** SELECTED EXTRACT **

════════

All of lore.kernel.org
 help / color / mirror / Atom feed
From: Jarno Rajahalme <jarno@ovn.org>
To: Joe Stringer <joe@ovn.org>
Cc: netdev <netdev@vger.kernel.org>
Subject: Re: [PATCH net-next 5/7] openvswitch: Add original direction conntrack tuple to sw_flow_key.
Date: Tue, 7 Feb 2017 21:31:16 -0800	[thread overview]
Message-ID: <DBED96B8-64E3-480B-93B2-1175682FF3B4@ovn.org> (raw)
In-Reply-To: <CAPWQB7Hhm+dVqaOxU-56wV6MmDJw70716ir7cUAnxNnWs_a1LA@mail.gmail.com>


> On Feb 6, 2017, at 11:15 PM, Joe Stringer <joe@ovn.org> wrote:
> 
> On 2 February 2017 at 17:10, Jarno Rajahalme <jarno@ovn.org> wrote:
>> Add the fields of the conntrack original direction 5-tuple to struct
>> sw_flow_key.  The new fields are initially zeroed, and are populated
>> whenever a conntrack action is executed and either finds or generates
>> a conntrack entry.  This means that these fields exist for all packets
>> were not rejected by conntrack as untrackable.
>> 
>> The original tuple fields in the sw_flow_key are filled from the
>> original direction tuple of the conntrack entry relating to the
>> current packet, or from the original direction tuple of the master
>> conntrack entry, if the current conntrack entry has a master.
>> Generally, expected connections of connections having an assigned
>> helper (e.g., FTP), have a master conntrack entry.

════════

Data records

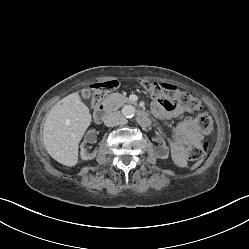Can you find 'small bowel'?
Wrapping results in <instances>:
<instances>
[{
    "label": "small bowel",
    "instance_id": "c3829d8e",
    "mask_svg": "<svg viewBox=\"0 0 249 249\" xmlns=\"http://www.w3.org/2000/svg\"><path fill=\"white\" fill-rule=\"evenodd\" d=\"M152 113L157 118H175L176 126L171 136V151L178 166H186L185 151L190 145H200L203 139L194 120L184 114L174 103L166 104L156 100L152 104Z\"/></svg>",
    "mask_w": 249,
    "mask_h": 249
}]
</instances>
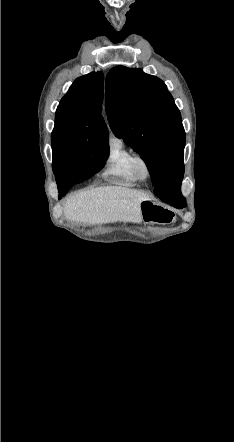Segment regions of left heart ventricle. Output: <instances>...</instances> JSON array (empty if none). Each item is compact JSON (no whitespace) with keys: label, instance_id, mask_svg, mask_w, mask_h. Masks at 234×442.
Returning <instances> with one entry per match:
<instances>
[{"label":"left heart ventricle","instance_id":"b2bd125f","mask_svg":"<svg viewBox=\"0 0 234 442\" xmlns=\"http://www.w3.org/2000/svg\"><path fill=\"white\" fill-rule=\"evenodd\" d=\"M141 170L144 171L143 167H141Z\"/></svg>","mask_w":234,"mask_h":442}]
</instances>
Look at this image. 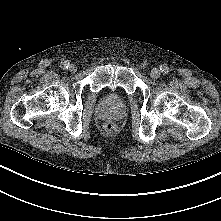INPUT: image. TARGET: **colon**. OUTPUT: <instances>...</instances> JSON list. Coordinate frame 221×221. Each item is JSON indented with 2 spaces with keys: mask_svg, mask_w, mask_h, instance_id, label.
<instances>
[{
  "mask_svg": "<svg viewBox=\"0 0 221 221\" xmlns=\"http://www.w3.org/2000/svg\"><path fill=\"white\" fill-rule=\"evenodd\" d=\"M105 129L107 131H113L115 129V124L114 122L112 121H108L106 124H105Z\"/></svg>",
  "mask_w": 221,
  "mask_h": 221,
  "instance_id": "obj_1",
  "label": "colon"
}]
</instances>
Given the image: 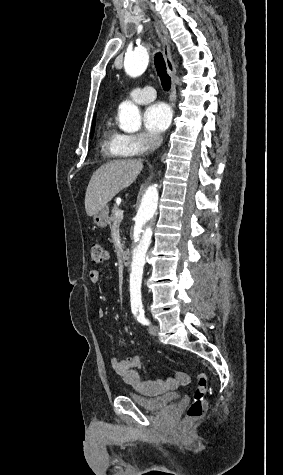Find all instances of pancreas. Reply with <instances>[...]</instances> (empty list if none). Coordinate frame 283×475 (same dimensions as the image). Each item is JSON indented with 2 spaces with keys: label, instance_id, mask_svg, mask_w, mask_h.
I'll return each mask as SVG.
<instances>
[{
  "label": "pancreas",
  "instance_id": "obj_1",
  "mask_svg": "<svg viewBox=\"0 0 283 475\" xmlns=\"http://www.w3.org/2000/svg\"><path fill=\"white\" fill-rule=\"evenodd\" d=\"M117 212H120L118 206H114L112 210V216L110 218V222H116V220H122L123 216H116Z\"/></svg>",
  "mask_w": 283,
  "mask_h": 475
}]
</instances>
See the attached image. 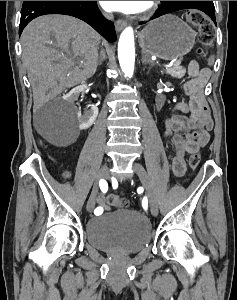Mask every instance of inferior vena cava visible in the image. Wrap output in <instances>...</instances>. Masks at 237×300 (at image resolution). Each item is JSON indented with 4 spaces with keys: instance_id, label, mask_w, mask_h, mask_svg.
<instances>
[{
    "instance_id": "obj_1",
    "label": "inferior vena cava",
    "mask_w": 237,
    "mask_h": 300,
    "mask_svg": "<svg viewBox=\"0 0 237 300\" xmlns=\"http://www.w3.org/2000/svg\"><path fill=\"white\" fill-rule=\"evenodd\" d=\"M107 19H110V21H113L114 17L113 15H106Z\"/></svg>"
}]
</instances>
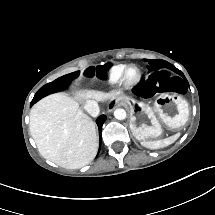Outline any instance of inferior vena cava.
<instances>
[{"instance_id": "602c4592", "label": "inferior vena cava", "mask_w": 215, "mask_h": 215, "mask_svg": "<svg viewBox=\"0 0 215 215\" xmlns=\"http://www.w3.org/2000/svg\"><path fill=\"white\" fill-rule=\"evenodd\" d=\"M84 109L93 117H97L100 111L98 103L94 100L87 101Z\"/></svg>"}]
</instances>
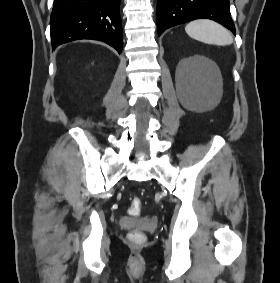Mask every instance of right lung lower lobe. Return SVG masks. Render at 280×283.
<instances>
[{"instance_id":"right-lung-lower-lobe-1","label":"right lung lower lobe","mask_w":280,"mask_h":283,"mask_svg":"<svg viewBox=\"0 0 280 283\" xmlns=\"http://www.w3.org/2000/svg\"><path fill=\"white\" fill-rule=\"evenodd\" d=\"M50 26L53 50L80 39L123 48L120 0H54Z\"/></svg>"}]
</instances>
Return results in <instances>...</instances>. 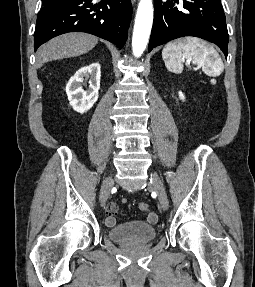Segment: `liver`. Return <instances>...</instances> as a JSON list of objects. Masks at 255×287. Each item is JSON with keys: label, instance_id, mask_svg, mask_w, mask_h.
Returning a JSON list of instances; mask_svg holds the SVG:
<instances>
[{"label": "liver", "instance_id": "6515ba94", "mask_svg": "<svg viewBox=\"0 0 255 287\" xmlns=\"http://www.w3.org/2000/svg\"><path fill=\"white\" fill-rule=\"evenodd\" d=\"M98 44V38L89 34H63L53 38L45 46L38 48L36 52V68H41L46 62L62 60V58H73L87 54Z\"/></svg>", "mask_w": 255, "mask_h": 287}]
</instances>
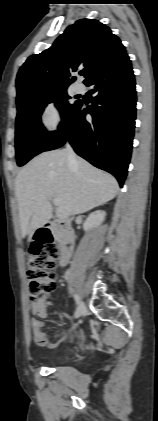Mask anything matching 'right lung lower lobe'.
Returning a JSON list of instances; mask_svg holds the SVG:
<instances>
[{
	"instance_id": "98d812e1",
	"label": "right lung lower lobe",
	"mask_w": 158,
	"mask_h": 421,
	"mask_svg": "<svg viewBox=\"0 0 158 421\" xmlns=\"http://www.w3.org/2000/svg\"><path fill=\"white\" fill-rule=\"evenodd\" d=\"M91 105L80 101L44 151L69 141L75 152L114 175L123 186L131 157L136 116L135 79L126 52L119 54L86 83ZM86 114L92 120L85 119Z\"/></svg>"
}]
</instances>
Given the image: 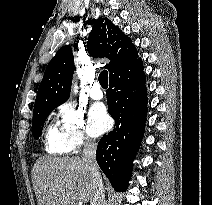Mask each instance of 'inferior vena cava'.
I'll list each match as a JSON object with an SVG mask.
<instances>
[{"instance_id":"inferior-vena-cava-1","label":"inferior vena cava","mask_w":212,"mask_h":205,"mask_svg":"<svg viewBox=\"0 0 212 205\" xmlns=\"http://www.w3.org/2000/svg\"><path fill=\"white\" fill-rule=\"evenodd\" d=\"M82 160L89 165L93 176L94 194L91 205H105V193L101 175L96 162L97 143L95 140L85 137Z\"/></svg>"}]
</instances>
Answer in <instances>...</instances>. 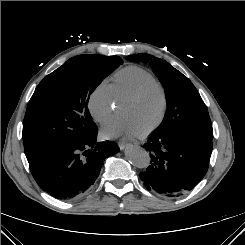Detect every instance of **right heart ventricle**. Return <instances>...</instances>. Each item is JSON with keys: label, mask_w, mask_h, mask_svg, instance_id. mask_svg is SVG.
I'll return each mask as SVG.
<instances>
[{"label": "right heart ventricle", "mask_w": 245, "mask_h": 245, "mask_svg": "<svg viewBox=\"0 0 245 245\" xmlns=\"http://www.w3.org/2000/svg\"><path fill=\"white\" fill-rule=\"evenodd\" d=\"M150 80H154L152 74L139 66L130 65L117 70L111 83L115 99H124L138 86Z\"/></svg>", "instance_id": "right-heart-ventricle-1"}]
</instances>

════════

** REQUIRED WORK **
1 > Name every header field that appears in the mailing-list message, in the order shown.
2 > Copy out the part of the records that opens with the line containing "Mask every instance of right" and closes with the line containing "26L53 50L80 39L123", leaving the pictures out.
The mailing-list message and the records have nothing to do with each other.

** RESPONSES FOR EACH TASK **
1 > From, To, Cc, Subject, Date, Message-ID, In-Reply-To

2 >
Mask every instance of right lung lower lobe. Return SVG masks. Render at 280×283.
<instances>
[{"instance_id":"right-lung-lower-lobe-1","label":"right lung lower lobe","mask_w":280,"mask_h":283,"mask_svg":"<svg viewBox=\"0 0 280 283\" xmlns=\"http://www.w3.org/2000/svg\"><path fill=\"white\" fill-rule=\"evenodd\" d=\"M50 26L53 50L80 39L123 48L120 0H54Z\"/></svg>"}]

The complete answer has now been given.